Had you smoked a cigarette yet?: Yep. I used to smoke in the bathroom at school, behind the classrooms, and at the mall. I was hardcore

Had you gotten drunk or high yet? O yes. That was why we went into the woods and hung out in sketchy neighborhoods.

Had you driven yet?: no.

----------------------------------------------------------------
LETS SEE WHAT YOU ARE NOW
----------------------------------------------------------------

How old are you?: 19

What school year are you in?: 1st year of college

Where do you go to school?: New College of Florida

Where do u live?: Sarasota

Where do you hang out?: my room, palm court, outside classes, near the hunch punch or keg…


How is your hair style?: LONG (for me)… like 2 inches past my shoulder, dark “cherry brown”

Do you wear glasses?: no.

Who are your best friend(s)?: Lisa, Andrew, Morgan

Who is your boyfriend/girlfriend? Lets not talk about that..

Who is your celebrity crush?: Still Edward Norton, Johnny Depp…

Who is your regular-person crush?: WTF IS WITH THESE QUESTIONS! :-X


How many tattoos do you have?: 1

How many piercings do you have?: 7 (all on my ears. Since the belly button escapade I also attempted to pierce my nose, but that didn’t work either)

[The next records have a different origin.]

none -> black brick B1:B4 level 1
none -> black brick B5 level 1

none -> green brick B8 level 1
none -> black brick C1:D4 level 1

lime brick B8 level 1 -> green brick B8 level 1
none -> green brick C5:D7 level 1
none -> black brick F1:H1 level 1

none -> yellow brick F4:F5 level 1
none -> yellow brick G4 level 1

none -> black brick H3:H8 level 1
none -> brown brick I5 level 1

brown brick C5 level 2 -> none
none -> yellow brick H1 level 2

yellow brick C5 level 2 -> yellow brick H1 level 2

What is your favorite band?: O no. Matthew Good Band, 3 doors down, korn, incubus, deftones, sarah mclachlan, eisley, offspring, AFI, system of a down, Tsunami Bomb, KMFDM, Flyleaf, Aphex Twin, Kidney Thieves, Tool, Death Cab for Cutie, Ani Difranco, Flogging Molly, Porcupine Tree, Sneaker Pimps, Portishead, Radiohead, Sublime, Tilly and the Wall, The Bravery, Vast, Stabbing Westward, Smashing Pumpkins, Bush, Plain White T’s, Machine Head, Benton Falls…


What is your biggest fear?: Flunking school.

Have you driven yet?: I like to drive in my carrrrr, the Yoda!

Have you smoked a cigarette yet?: oh boy. Too many, everyday.

Have you gotten drunk or high yet?: HAHAHAHAH. My life!